TASK :: Give again exactly, and only, the lines between the line holding "denetim ve düzen konusunda daha hassas" and the end of the listing, both boundary lines included.

===== THE INPUT =====

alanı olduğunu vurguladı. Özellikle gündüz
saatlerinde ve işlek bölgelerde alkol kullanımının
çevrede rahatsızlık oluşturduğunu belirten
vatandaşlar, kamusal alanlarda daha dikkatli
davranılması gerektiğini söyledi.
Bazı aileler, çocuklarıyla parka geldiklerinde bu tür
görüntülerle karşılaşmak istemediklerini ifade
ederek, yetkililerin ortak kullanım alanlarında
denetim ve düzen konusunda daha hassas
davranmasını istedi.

=====

ANSWER TO THE PROBLEM ::
denetim ve düzen konusunda daha hassas
davranmasını istedi.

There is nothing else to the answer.